Может быть, я сейчас потому так упорно борюсь против целительного влияния Италии, что исцелиться от своей тоски означало бы для меня предать и забыть самое дорогое, что у меня осталось в жизни: — Танину могилу...
Нет, Наталья Константиновна, не хочу я сейчас ни забвения, ни исцеления; не хочу ехать в «вечный Рим» и искренне люблю во Флоренции лишь треченто, да томящий душу и тело сирокко.
Пока всего хорошего. Скоро постараюсь писать еще.
С душевным приветом
Ваш Николай Переслегин.
Флоренция 10 августа 1910 г.
Странно, Наталья Константиновна, но мне совершенно чужды окрестности Флоренции. Они очень красивы, но в них совершенно нет живой природы. Я хочу сказать, что в тосканской природе нет того, что из за каждого плетня смотрит на Вас со скудных русских полей: — живой человеческой души. Тосканский пейзаж совсем не
9
собеседник, а в себе замкнутая немая композиция. Всего только «очей очарование», он не проливается в душу, но противостоит душе. Всякая человеческая душа — порыв в бесконечность, а тосканский пейзаж, законченностью своих форм, весь устремлен к кругу. Но убегающую в бесконечность прямую нельзя слить с кругом. Закон их общения — всего только закон касания. Точкою соприкосновения моей души и тосканской природы было вероятно лишь то в сущности поверхностное наслаждение, которое мне доставляла декоративная прелесть флорентийского вида.

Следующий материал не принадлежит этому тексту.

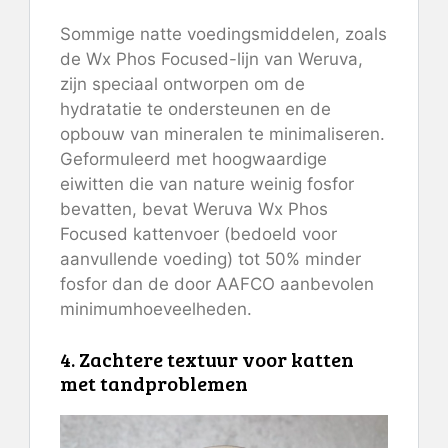
Sommige natte voedingsmiddelen, zoals
de Wx Phos Focused-lijn van Weruva,
zijn speciaal ontworpen om de
hydratatie te ondersteunen en de
opbouw van mineralen te minimaliseren.
Geformuleerd met hoogwaardige
eiwitten die van nature weinig fosfor
bevatten, bevat Weruva Wx Phos
Focused kattenvoer (bedoeld voor
aanvullende voeding) tot 50% minder
fosfor dan de door AAFCO aanbevolen
minimumhoeveelheden.
4. Zachtere textuur voor katten
met tandproblemen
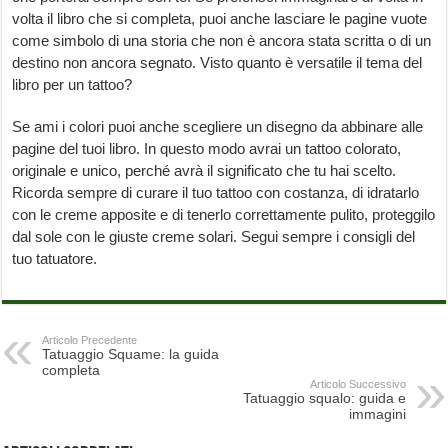
volta il libro che si completa, puoi anche lasciare le pagine vuote
come simbolo di una storia che non è ancora stata scritta o di un
destino non ancora segnato. Visto quanto è versatile il tema del
libro per un tattoo?
Se ami i colori puoi anche scegliere un disegno da abbinare alle
pagine del tuoi libro. In questo modo avrai un tattoo colorato,
originale e unico, perché avrà il significato che tu hai scelto.
Ricorda sempre di curare il tuo tattoo con costanza, di idratarlo
con le creme apposite e di tenerlo correttamente pulito, proteggilo
dal sole con le giuste creme solari. Segui sempre i consigli del
tuo tatuatore.
Articolo Precedente
Tatuaggio Squame: la guida
completa
Articolo Successivo
Tatuaggio squalo: guida e
immagini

Сейчас дар такого наслаждения притуплен во мне и я часто возвращаюсь с прогулок к себе в комнату и сажусь читать Чехова или Достоевского. Если бы Вы знали, как иной раз хочется выйти на родной калужский тракт, взглянуть на бурый откос над Окой, на серые нахохлившиеся избы, затканные косыми нитями беспросветного осеннего дождя.
Живу я здесь в маленьком пансионе; в нем останавливаются почти исключительно ученые и художники. Содержит его не очень молодая, странная, милая, и, кажется, глубоко несчастная русская барыня, Екатерина Львовна Скопина.

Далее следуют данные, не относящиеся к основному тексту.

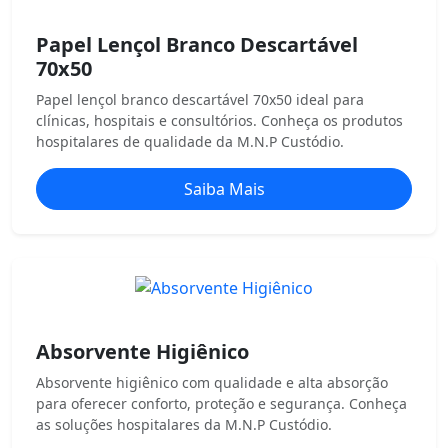
Papel Lençol Branco Descartável
70x50
Papel lençol branco descartável 70x50 ideal para
clínicas, hospitais e consultórios. Conheça os produtos
hospitalares de qualidade da M.N.P Custódio.
Saiba Mais
Absorvente Higiênico
Absorvente higiênico com qualidade e alta absorção
para oferecer conforto, proteção e segurança. Conheça
as soluções hospitalares da M.N.P Custódio.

Говорит она почти всегда по-французски, жестикулирует по-итальянски, но зато молчит в своем большом оренбургском платке за маленьким медным самоваром, как то глубоко по-русски. Так молчат на Руси старые каменные столбы при въездах в заброшенные усадьбы. У
10
неё восковое, изнуренное лицо, большие прекрасные глаза, цвета зеленых вод Перуджиновских озер и прелестная, черноглазая, семилетняя дочь итальянка, которая рисует изощренно, как Сомов и со дня на день все больше и больше привязывается ко мне.

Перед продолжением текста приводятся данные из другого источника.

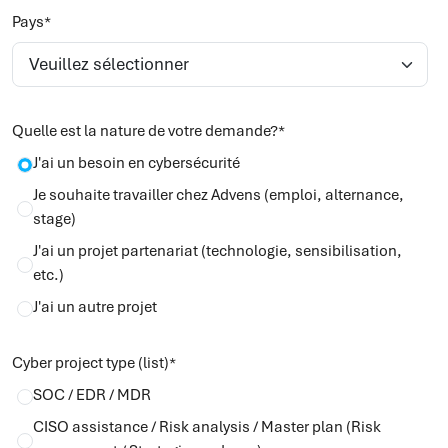
Pays
*
Quelle est la nature de votre demande?
*
J'ai un besoin en cybersécurité
Je souhaite travailler chez Advens (emploi, alternance,
stage)
J'ai un projet partenariat (technologie, sensibilisation,
etc.)
J'ai un autre projet
Cyber project type (list)
*
SOC / EDR / MDR
CISO assistance / Risk analysis / Master plan (Risk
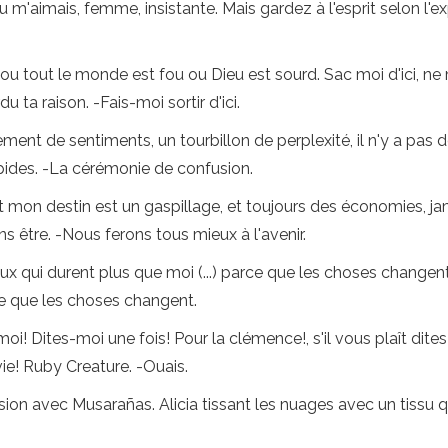
u m'aimais, femme, insistante. Mais gardez à l'esprit selon l'e
, ou tout le monde est fou ou Dieu est sourd. Sac moi d'ici, ne
 ta raison. -Fais-moi sortir d'ici.
ent de sentiments, un tourbillon de perplexité, il n'y a pas de
pides. -La cérémonie de confusion.
 et mon destin est un gaspillage, et toujours des économies, ja
ns être. -Nous ferons tous mieux à l'avenir.
ux qui durent plus que moi (...) parce que les choses changent
ce que les choses changent.
-moi! Dites-moi une fois! Pour la clémence!, s'il vous plaît dit
vie! Ruby Creature. -Ouais.
ion avec Musarañas. Alicia tissant les nuages ​​avec un tissu qu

Кроме меня в пансионе живет знаменитый немецкий профессор, из породы тех часто встречающихся в Германии глубоких знатоков итальянского искусства, один вид которых потрясает всякого Facchino своей эстетической неприемлемостью, парижский скульптор, похожий на венского коммивояжера и жена известного мюнхенского писателя, публициста и переводчика французов, пышная стареющая львица, с сумрачной чувственностью в крови и внушенными мужем эротически мистическими терминами на устах; в конце концов глубоко современная и мало интересная женщина, разменявшая свою жизнь на значительные пустяки и превратившая свою судьбу в хранительницу музея своих незабвенных мгновений и изысканных переживаний. Она ждет своего мужа и, кажется, сильно озабочена, как бы её последний Остендский роман не оказался менее интересным его парижских приключений, которые он в своем последнем письме «охарактеризовал», как совершенно исключительные по своему сюжету.